Bangunan dari beton yang liang pintunya terbuat dari besi atau baja ini kokoh berdiri. Ada beberapa coretan di salah satu dindingnya, artinya salah satu spesies saya pernah “menjajah” puncak bangunan ini. Sayang sekali tidak ada info atau petunjuk tentang bangunan apa itu. Usut punya usut ternyata kawasan ini sebenarnya termasuk kawasan yang terlarang dimasuki karena masih menjadi wilayah TNI. Apalagi setelah saya akhirnya naik ke atas melewati rimbunnya semak-semak yang menakutkan itu, saya takut dipatuk ular, karena saya tidak tahan juga melihat beberapa teman duduk bersantai di atasnya. Belum 10 menit saya di atas ada seorang bapak yang mengusir kami dan menyuruh kami segera turun karena di tempat itu ada “penunggunya”. Haish makin seram saja.
Padahal sekitar 30 meter dari tempat tersebut ada hampir 10 orang pekerja sedang menjemur sesuatu dan mengibas-ngibaskan barang jemurannya. Saya tidak terlalu jelas apa yang dijemur, entah karung plastik, entah apa bendanya seperti bulu-bulu coklat besar yang dihamparkan di antara banyak karung plastik. Mereka berteriak-teriak ke arah saya, awalnya saya pikir mereka melarang saya dan teman-teman naik ke atas bangunan bunker tersebut, tetapi setelah say adengarkan mereka ternyata minta difoto. Oh…ternyata..
Setelah
pengusiran dari salah satu warga, saya dan teman lainnya berjalan keluar
kompleks makam dan menyusuri jalan yang sama dengan jalan awal. Serunya
tiba-tiba hujan deras datang, benar-benar tanpa gerimis di awal. Payung segera
saya keluarkan, teman lainnya berlari mencari perlindungan dari air hujan.
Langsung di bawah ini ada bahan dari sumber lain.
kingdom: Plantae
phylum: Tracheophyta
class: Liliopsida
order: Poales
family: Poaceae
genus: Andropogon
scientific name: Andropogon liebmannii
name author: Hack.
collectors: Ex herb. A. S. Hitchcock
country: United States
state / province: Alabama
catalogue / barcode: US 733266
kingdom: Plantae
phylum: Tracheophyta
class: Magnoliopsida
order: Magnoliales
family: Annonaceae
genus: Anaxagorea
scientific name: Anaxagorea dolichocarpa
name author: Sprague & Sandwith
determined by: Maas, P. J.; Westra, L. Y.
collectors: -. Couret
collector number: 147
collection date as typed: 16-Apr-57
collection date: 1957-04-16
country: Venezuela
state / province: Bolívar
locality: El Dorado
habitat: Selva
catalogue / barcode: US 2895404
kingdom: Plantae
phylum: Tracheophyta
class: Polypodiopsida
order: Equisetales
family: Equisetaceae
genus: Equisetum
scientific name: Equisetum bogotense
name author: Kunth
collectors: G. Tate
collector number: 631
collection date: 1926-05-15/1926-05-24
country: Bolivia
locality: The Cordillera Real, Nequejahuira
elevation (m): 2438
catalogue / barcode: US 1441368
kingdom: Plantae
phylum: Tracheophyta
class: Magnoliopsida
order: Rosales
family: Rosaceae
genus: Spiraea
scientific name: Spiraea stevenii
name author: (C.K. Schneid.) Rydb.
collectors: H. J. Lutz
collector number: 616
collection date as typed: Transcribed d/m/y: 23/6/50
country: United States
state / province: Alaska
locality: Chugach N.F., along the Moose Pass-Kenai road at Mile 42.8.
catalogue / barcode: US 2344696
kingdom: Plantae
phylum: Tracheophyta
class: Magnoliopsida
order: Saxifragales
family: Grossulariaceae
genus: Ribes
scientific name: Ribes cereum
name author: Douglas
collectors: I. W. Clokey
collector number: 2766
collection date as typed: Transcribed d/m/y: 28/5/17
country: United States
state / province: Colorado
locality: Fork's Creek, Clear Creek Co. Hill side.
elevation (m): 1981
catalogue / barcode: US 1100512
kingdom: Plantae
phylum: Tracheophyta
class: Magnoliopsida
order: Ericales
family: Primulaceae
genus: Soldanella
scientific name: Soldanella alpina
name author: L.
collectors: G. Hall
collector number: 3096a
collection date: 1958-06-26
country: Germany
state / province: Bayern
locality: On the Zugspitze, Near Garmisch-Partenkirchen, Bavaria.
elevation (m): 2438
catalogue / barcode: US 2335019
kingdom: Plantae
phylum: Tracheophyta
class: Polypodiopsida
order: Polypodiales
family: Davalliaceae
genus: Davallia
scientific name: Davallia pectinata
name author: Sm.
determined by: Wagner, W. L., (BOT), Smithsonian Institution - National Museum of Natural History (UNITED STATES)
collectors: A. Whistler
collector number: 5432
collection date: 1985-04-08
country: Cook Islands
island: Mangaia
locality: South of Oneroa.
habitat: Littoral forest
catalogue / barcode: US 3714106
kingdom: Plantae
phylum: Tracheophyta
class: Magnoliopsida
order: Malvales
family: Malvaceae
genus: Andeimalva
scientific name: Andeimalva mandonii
Anak-anak madrasah berhamburan sambil berteriak heboh. Pedagang jajanan di
depan sekolah segera menurunkan terpal menyelamatkan barang dagangan agar tidak
kehujanan. Setelah berteduh hampir 15 menit akhirnya saya berjalan
kembali ke titik awal. Pandangan mata kembali beradu pada penjual lontong
kupang, saya harus membeli untuk dibawa pulang, ikrar saya saat itu. Ikrar yang
nantinya harus “dibayar mahal”.
Setelah berhenti membeli kerupuk ikan dan
keripik kentang berbumbu merah, saya pamit pada Tinta untuk pulang lebih awal
karena saya akan menaiki bemo yang berlawanan arah dengan arah pulang alias
arahnya kembali menuju jalan yang saya lewati saat berangkat tadi.